Cristina Szegedi assessora técnica da superintendência de engenharia da APS afirmou que o canal de acesso é o ativo mais crítico do porto por isso exige tanto zelo. Ela afirmou que há duas preocupações pontuais para a APS: a fragmentação da governança com a inclusão de mais um ente, a entrega do canal; e a questão dos investimentos.
“Trazer uma Parceria Pública Privada (PPP) é o caminho. O público e o privado não funcionam sozinhos, mas precisamos da união do melhor dos dois mundos. O modelo que defendemos é manter a governança do canal com a autoridade portuária pública e trazer do privado o que ele tem de melhor, que é a celeridade dos investimentos e a operação do serviço”, defendeu Szgedi. Ela observou ainda que a APS tem uma carteira de investimentos em dragagem que dá conforto para que a modelagem possa ser discutida sem pressa.
Ian Ramalho Guerriero, superintendente do BNDES, destacou a experiência do banco na estruturação de projetos de infraestrutura, ressaltando que o projeto de concessão foi consolidado e está em consulta pública. Eduardo Costa, chefe de departamento do BNDES, apresentou o projeto de concessão parcial da cana de acesso inicialmente de 25 anos podendo ser prorrogada por até 70 anos e prevendo investimentos de R$ 688,1 milhões em duas fases: R$ 391,9 milhões até o quinto ano e R$ 296,2 milhões do sexto ao 25º ano.
O contrato prevê dragagem de aprofundamento e de manutenção; sinalização náutica; levantamentos hidrográficos; implantação de VTMS; operação de tráfego; estudos para melhoria da infraestrutura; e gestão ambiental. O objetivo é melhorar a infraestrutura com investimentos voltados para a manutenção da profundidade operacional do canal, bacia de evolução e berços de atração pública.
Daniel Mota, professor da Poli-USP e coordenador de um grupo de pesquisa focado em infraestrutura, destacou à Portos e Navios que quando se privatiza o canal de acesso privatiza-se a porta de entrada do porto e há a preocupação sobre como será a gestão da governança. “Se houver investimento em dragagem em um berço, ele ficará inoperante? Alguém ouvirá o terminal? É preciso saber como será compartilhado o cronograma entre o ente privado e a autoridade portuária”, ressaltou Mota.
Há ainda questões relacionadas ao reequilíbrio financeiro, pois o volume arrastado previsto na licitação é bem inferior ao que a experiência se mostra como necessária para chegar aos 17 metros. “O que a Antaq e o BNDES esclareceram é que o alvo da dragagem não será volume, e sim, nível de serviço.
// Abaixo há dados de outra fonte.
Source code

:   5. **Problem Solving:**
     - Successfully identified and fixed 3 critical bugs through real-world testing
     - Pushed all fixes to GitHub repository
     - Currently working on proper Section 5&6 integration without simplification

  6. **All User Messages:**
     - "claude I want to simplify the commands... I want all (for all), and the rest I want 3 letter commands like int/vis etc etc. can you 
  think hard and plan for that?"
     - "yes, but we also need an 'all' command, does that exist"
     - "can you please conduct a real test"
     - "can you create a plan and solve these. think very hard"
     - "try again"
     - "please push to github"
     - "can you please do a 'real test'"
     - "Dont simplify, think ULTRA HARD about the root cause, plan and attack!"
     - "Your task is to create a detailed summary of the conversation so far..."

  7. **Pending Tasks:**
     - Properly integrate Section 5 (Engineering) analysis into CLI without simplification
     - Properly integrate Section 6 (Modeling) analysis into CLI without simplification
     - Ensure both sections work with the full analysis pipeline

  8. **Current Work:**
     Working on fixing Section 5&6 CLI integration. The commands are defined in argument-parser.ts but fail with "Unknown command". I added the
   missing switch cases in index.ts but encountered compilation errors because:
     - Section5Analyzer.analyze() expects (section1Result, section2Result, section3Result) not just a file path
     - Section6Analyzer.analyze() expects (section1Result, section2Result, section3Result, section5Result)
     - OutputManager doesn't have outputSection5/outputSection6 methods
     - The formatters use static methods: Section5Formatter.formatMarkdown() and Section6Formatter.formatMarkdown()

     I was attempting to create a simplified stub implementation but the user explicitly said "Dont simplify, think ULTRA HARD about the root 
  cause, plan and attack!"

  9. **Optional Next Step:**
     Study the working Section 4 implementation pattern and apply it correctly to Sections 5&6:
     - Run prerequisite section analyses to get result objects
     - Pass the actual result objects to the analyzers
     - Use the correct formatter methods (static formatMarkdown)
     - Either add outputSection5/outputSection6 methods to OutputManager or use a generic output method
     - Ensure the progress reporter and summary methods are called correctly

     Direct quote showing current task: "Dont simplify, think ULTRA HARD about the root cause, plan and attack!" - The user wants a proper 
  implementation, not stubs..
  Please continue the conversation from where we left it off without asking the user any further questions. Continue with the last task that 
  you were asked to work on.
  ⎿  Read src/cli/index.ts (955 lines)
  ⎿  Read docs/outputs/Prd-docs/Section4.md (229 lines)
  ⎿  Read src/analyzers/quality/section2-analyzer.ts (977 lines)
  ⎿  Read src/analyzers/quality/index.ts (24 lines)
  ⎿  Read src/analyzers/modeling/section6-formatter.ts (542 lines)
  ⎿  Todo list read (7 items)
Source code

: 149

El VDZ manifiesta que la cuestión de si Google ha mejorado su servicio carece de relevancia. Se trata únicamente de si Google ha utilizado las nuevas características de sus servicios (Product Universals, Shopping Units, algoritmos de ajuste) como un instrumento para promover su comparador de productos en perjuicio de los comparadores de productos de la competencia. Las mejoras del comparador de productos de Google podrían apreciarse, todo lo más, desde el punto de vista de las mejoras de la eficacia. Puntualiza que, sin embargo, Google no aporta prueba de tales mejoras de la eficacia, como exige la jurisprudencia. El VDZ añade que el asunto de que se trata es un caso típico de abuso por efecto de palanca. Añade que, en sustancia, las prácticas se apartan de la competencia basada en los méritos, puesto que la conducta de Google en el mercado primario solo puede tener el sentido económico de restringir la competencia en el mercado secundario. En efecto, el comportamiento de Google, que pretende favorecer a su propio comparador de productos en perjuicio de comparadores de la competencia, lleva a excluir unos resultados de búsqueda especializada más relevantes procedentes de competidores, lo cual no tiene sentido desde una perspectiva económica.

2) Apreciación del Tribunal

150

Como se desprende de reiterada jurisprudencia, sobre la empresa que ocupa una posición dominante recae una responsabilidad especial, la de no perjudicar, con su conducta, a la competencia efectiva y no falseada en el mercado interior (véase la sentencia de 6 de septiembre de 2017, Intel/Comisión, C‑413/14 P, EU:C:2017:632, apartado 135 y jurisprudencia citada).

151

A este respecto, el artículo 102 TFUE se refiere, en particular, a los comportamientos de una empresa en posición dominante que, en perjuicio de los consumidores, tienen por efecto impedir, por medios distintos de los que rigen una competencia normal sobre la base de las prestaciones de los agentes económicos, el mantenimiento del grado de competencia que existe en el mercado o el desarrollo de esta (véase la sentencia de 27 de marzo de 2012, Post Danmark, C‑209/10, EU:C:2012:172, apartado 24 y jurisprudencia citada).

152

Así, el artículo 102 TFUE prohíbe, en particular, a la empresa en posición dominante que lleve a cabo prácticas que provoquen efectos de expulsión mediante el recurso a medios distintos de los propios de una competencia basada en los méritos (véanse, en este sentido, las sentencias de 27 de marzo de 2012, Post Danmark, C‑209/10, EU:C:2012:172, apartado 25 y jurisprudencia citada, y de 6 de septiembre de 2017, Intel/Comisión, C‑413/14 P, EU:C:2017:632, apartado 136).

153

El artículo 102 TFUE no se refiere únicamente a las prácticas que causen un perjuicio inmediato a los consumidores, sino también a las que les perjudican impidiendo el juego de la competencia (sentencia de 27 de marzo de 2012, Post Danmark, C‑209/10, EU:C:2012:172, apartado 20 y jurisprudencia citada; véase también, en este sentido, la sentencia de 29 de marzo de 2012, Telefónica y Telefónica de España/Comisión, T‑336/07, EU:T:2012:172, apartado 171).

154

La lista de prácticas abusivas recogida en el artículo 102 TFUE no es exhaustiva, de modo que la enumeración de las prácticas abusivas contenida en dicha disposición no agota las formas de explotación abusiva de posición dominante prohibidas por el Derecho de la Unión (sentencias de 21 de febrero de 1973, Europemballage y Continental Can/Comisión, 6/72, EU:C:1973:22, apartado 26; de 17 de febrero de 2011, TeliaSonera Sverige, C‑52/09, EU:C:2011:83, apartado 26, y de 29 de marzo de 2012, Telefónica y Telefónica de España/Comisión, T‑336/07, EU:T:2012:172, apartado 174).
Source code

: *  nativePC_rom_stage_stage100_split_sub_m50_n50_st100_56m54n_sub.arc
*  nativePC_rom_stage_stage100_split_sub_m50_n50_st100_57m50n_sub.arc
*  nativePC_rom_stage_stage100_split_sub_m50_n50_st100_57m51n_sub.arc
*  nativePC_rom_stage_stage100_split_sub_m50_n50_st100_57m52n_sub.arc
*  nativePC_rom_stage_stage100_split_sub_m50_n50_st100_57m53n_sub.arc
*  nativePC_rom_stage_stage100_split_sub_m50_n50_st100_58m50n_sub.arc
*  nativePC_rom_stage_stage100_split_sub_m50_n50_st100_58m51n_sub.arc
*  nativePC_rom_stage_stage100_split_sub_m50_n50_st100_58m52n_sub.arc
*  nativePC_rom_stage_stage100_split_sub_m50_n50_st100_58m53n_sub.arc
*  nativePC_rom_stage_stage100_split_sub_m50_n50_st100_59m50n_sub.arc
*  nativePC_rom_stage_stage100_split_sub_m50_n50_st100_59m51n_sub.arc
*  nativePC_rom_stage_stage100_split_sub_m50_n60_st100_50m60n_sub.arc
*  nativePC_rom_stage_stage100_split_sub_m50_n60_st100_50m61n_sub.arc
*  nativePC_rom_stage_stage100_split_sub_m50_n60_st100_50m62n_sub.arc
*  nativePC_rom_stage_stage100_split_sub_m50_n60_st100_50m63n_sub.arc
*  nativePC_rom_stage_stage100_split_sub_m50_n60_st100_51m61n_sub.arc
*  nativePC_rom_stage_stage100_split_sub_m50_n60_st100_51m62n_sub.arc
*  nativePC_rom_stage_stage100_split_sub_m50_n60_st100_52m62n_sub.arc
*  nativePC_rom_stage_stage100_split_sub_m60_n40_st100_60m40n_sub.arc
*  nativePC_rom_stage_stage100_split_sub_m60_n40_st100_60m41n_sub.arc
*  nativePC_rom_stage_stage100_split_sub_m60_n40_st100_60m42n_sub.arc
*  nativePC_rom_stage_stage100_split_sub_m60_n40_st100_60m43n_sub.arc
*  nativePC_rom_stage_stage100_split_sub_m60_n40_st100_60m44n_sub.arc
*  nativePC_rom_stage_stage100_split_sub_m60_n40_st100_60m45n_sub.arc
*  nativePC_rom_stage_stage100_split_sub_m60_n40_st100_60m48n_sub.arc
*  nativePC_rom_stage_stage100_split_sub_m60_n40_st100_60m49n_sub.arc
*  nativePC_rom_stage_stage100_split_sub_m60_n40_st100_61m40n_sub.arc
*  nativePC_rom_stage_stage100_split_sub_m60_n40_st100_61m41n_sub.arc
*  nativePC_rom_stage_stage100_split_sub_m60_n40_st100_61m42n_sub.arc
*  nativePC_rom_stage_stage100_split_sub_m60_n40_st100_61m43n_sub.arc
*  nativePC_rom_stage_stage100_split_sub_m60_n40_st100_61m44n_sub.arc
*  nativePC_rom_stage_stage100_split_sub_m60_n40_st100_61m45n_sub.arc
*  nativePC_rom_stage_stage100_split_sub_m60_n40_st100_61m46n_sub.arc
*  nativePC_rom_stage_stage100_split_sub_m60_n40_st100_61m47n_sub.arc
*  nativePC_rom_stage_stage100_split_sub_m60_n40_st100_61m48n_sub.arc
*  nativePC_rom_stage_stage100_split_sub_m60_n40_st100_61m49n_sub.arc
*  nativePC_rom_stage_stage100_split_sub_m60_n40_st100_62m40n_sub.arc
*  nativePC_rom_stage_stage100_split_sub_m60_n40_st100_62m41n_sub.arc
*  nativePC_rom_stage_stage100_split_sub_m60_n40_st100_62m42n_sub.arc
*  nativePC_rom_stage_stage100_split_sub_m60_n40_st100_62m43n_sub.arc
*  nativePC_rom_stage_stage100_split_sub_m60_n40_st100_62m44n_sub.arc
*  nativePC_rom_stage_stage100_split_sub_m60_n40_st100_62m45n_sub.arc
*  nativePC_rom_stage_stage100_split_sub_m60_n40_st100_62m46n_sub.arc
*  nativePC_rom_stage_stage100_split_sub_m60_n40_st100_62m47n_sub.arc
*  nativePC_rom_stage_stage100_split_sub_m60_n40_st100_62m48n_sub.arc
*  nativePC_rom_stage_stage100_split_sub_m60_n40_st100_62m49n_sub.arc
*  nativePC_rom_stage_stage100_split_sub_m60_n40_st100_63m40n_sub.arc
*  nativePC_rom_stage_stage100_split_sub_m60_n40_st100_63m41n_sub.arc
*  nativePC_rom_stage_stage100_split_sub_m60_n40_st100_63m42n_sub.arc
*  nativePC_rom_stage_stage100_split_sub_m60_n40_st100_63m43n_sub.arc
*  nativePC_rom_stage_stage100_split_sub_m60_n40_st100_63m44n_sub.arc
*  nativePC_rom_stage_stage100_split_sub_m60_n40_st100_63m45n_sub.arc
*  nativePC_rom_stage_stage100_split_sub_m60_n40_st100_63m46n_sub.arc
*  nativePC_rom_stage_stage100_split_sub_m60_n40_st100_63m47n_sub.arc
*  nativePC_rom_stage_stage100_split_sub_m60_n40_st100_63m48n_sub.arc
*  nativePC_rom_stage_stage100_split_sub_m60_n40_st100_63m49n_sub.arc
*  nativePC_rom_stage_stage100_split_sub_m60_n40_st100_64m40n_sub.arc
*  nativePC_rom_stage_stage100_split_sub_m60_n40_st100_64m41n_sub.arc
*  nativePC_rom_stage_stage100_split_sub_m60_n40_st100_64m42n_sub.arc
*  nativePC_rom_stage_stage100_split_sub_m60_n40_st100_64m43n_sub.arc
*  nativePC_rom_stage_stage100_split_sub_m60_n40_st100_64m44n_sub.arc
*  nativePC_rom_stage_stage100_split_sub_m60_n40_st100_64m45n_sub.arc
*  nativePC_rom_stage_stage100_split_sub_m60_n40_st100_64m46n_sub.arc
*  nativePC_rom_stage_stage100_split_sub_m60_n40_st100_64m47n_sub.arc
Haverá etapas para garantir a entrada de navios maiores. A proposta é que primeiro se chegue a 15 metros para depois atingir 16 me, só depois, aos 17 m”, disse Mota.
Ele destaca que não adianta apenas arrastar, é preciso mexer na geometria do canal. Outra questão é o túnel em construção. É preciso conciliar os cronogramas. “A autoridade portuária já está fazendo um grande esforço para programar quando o canal fecha, qual o período de interrupção, quem será afetado, quais movimentações serão mantidas. Coloque isso nas mãos de um ente privado que está preocupado em maximizar a receita é complicada”, afirmou Mota.